**PROBLEM REQUIREMENTS:** In the entries below, count every line that has the string "Engineering", and answer with that count alone.
### DATA TO PROCESS ###
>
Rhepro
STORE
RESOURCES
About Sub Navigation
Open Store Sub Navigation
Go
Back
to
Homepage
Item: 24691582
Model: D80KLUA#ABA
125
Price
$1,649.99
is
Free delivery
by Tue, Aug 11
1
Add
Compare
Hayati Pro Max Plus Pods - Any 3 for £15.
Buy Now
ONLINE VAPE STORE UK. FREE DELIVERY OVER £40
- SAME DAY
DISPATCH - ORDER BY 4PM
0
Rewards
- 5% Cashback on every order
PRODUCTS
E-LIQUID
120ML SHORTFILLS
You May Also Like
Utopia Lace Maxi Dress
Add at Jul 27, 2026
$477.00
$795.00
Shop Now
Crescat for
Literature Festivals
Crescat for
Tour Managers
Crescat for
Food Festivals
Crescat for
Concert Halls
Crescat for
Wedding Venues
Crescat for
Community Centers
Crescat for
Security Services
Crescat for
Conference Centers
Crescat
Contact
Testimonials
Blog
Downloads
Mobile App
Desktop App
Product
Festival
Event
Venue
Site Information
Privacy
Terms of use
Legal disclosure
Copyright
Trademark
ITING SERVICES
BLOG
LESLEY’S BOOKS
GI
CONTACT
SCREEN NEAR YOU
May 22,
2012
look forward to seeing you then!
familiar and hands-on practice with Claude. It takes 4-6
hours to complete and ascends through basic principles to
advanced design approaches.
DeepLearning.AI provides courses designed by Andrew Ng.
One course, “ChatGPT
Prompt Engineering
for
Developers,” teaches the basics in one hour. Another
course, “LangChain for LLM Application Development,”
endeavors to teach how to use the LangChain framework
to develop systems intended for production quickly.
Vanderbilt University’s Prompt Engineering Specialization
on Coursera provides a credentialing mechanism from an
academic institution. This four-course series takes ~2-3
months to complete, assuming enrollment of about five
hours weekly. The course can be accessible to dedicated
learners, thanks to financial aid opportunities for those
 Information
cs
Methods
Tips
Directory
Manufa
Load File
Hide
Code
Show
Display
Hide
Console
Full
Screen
###
**YOUR SOLUTION:** 2